AUFGABEN:
1. Wo wollte die Antragstellerin laut dem Text über das Demonstrationsverbot an Silvester ihre Versammlung abhalten?
2. Entnimm bitte dem Text über das Demonstrationsverbot an Silvester wörtlich den Abschnitt, der mit den Worten „Die für Versammlungsrecht“ beginnt und nach den Worten „sonst formell rechtmäßig.“ endet.

VORGEGEBENER TEXT:

------

Demonstrationen an Silvester in Berlin: Gericht bestätigt Verbot
Der Senat hatte Demonstrationen an Silvester verboten. Das Verwaltungsgericht entscheidet, dass das rechtens sei. In Stuttgart wird demonstriert.
Die für Versammlungsrecht zuständige erste Kammer des Gerichts hat einen Eilantrag gegen das nach der Infektionsschutzverordnung des Senats geltende Demonstrationsverbot zurückgewiesen. Am Nachmittag ist beim Oberverwaltungsgericht (OVG) Berlin-Brandenburg eine Beschwerde gegen den Beschluss eingegangen. Das sagte eine OVG-Sprecherin. Darüber solle voraussichtlich noch im Laufe des Tages entschieden werden.
Die Antragstellerin hatte für Silvester eine Versammlung am Brandenburger Tor geplant und war rechtlich gegen das Verbot nach Paragraf 26 der Infektionsschutzverordnung vorgegangen. Das Gericht teilte mit, entgegen der Ansicht der Antragstellerin sei die Verordnung hinreichend begründet und auch sonst formell rechtmäßig.

------

AUFLISTUNG:

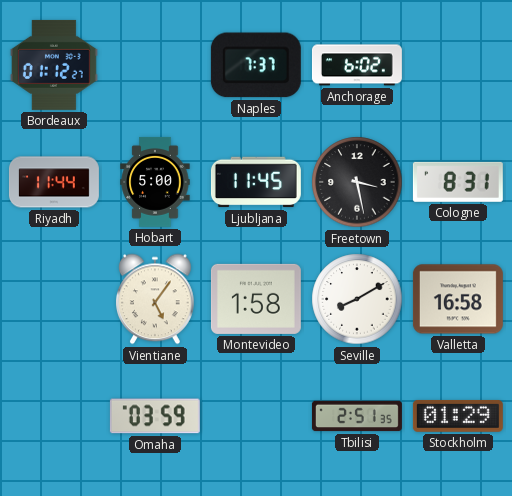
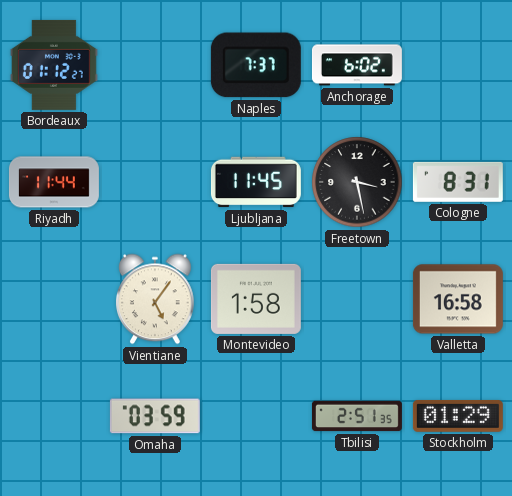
Hobart: 5:00 -> none
Seville: 8:10 -> none
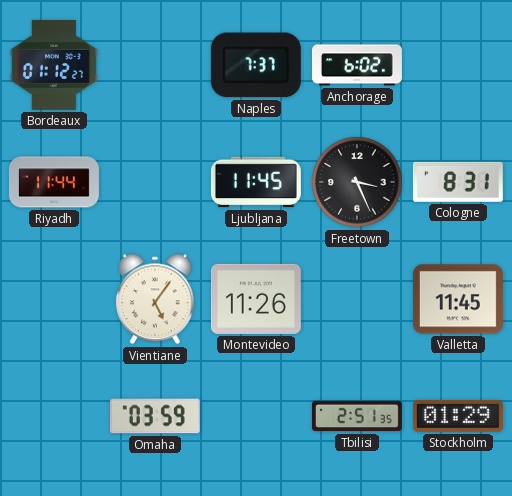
Freetown: 3:28 -> 3:26
Montevideo: 1:58 -> 11:26
Valletta: 16:58 -> 11:45
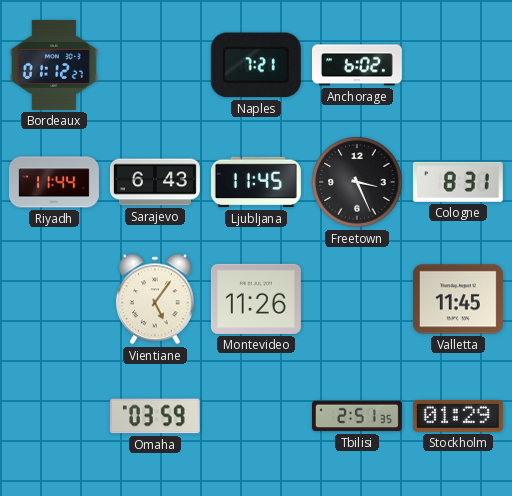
Naples: 7:37 -> 7:21
Sarajevo: none -> 6:43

------

ERWARTETE ANTWORTEN:
1. Am Brandenburger Tor.

2.
Die für Versammlungsrecht zuständige erste Kammer des Gerichts hat einen Eilantrag gegen das nach der Infektionsschutzverordnung des Senats geltende Demonstrationsverbot zurückgewiesen. Am Nachmittag ist beim Oberverwaltungsgericht (OVG) Berlin-Brandenburg eine Beschwerde gegen den Beschluss eingegangen. Das sagte eine OVG-Sprecherin. Darüber solle voraussichtlich noch im Laufe des Tages entschieden werden.
Die Antragstellerin hatte für Silvester eine Versammlung am Brandenburger Tor geplant und war rechtlich gegen das Verbot nach Paragraf 26 der Infektionsschutzverordnung vorgegangen. Das Gericht teilte mit, entgegen der Ansicht der Antragstellerin sei die Verordnung hinreichend begründet und auch sonst formell rechtmäßig.